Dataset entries
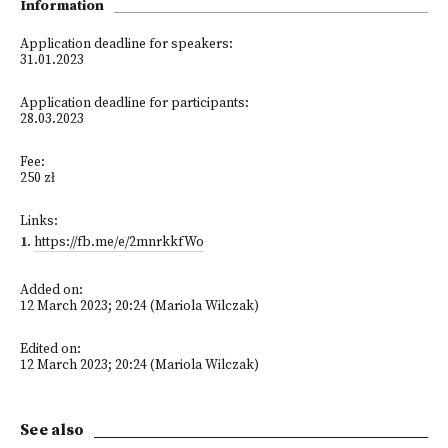
Information
Application deadline for speakers:
31.01.2023
Application deadline for participants:
28.03.2023
Fee:
250 zł
Links:
1
.
https://fb.me/e/2mnrkkfWo
Added on:
12 March 2023; 20:24 (Mariola Wilczak)
Edited on:
12 March 2023; 20:24 (Mariola Wilczak)
See also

### WORK INSTRUCTION
Only lines that contain the string "Application" count; pick each one out of the records and copy it.

### SOLUTION TO THIS PROBLEM
Application deadline for speakers:
Application deadline for participants:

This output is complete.